# Wolfe Rub Grilled steak



## 007bond-jb (Aug 31, 2007)

These rubs ROCK! Try It, You will love it BOY!

http://www.youtube.com/watch?v=DN5xIt-YOH4


----------



## surfinsapo (Aug 31, 2007)

You are right about it being good..!!! I eat it out of the jar too...Was that humidity on the lense once you went outside? I hate that.. It does it here always.. Where's the beef? j/k..


----------



## 007bond-jb (Aug 31, 2007)

surfinsapo said:
			
		

> You are right about it being good..!!! I eat it out of the jar too...Was that humidity on the lense once you went outside? I hate that.. It does it here always.. Where's the beef? j/k..



Yup I had some unusable footage cause of that


----------



## surfinsapo (Aug 31, 2007)

007bond-jb said:
			
		

> surfinsapo said:
> 
> 
> 
> ...


My digital camera and the camcorder do it.. I have to let them get used to the hot humid weather.. The video was cool though.. I like when you hit the tripod.. It reminds me of my Dad when I was a delinquent...


----------



## Guest (Aug 31, 2007)

Very cool man.

JB the Pitch Man!


----------



## Diva Q (Aug 31, 2007)

I like wolfe rub.

Both of them but my preference runs to the Bold.


----------



## Nick Prochilo (Aug 31, 2007)

JB, did you use the Bold or the Original?


----------



## Puff1 (Aug 31, 2007)

Thwe Wolfe man has it going on!
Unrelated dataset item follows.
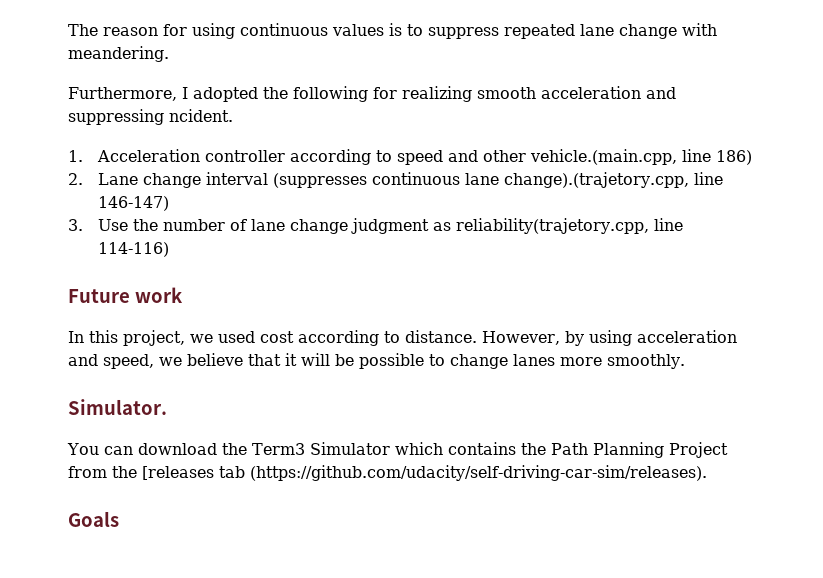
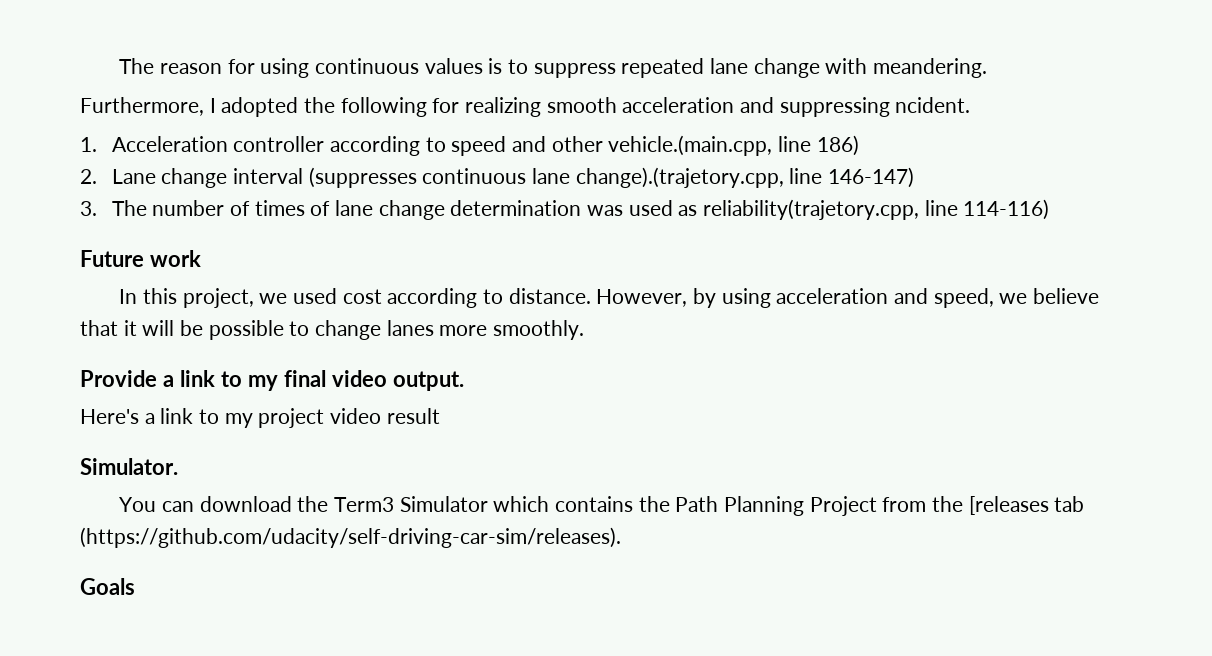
[98,218,430,234] Use the number of lane change judgment -> [111,200,673,220] The number of times of lane change determination was used
(685, 361) none -> [80,370,464,391] [80,408,440,428] // Provide a link to my final video output. // Here's a link to my project video result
Looked great JB!
Kinda' bummed at the 'tater in the paper boat though :? 
Come on man


----------



## 007bond-jb (Sep 1, 2007)

Nick Prochilo said:
			
		

> JB, did you use the Bold or the Original?



The Bold,

I was out out of FRESH tators Puff


----------



## Nick Prochilo (Sep 1, 2007)

007bond-jb said:
			
		

> [quote="Nick Prochilo":2w37tgby]JB, did you use the Bold or the Original?



The Bold,

I was out out of FRESH tators Puff[/quote:2w37tgby]

That Bold is one of my favorites!


----------



## Cliff H. (Sep 1, 2007)

Way Nice


----------



## Big Ron1 (Sep 2, 2007)

Just out of the Jar I like the Bold, but will be grillin with them tomorrow for a true taste test.


----------



## john a (Sep 3, 2007)

Steak just the way I like it JB, RARE!!!


----------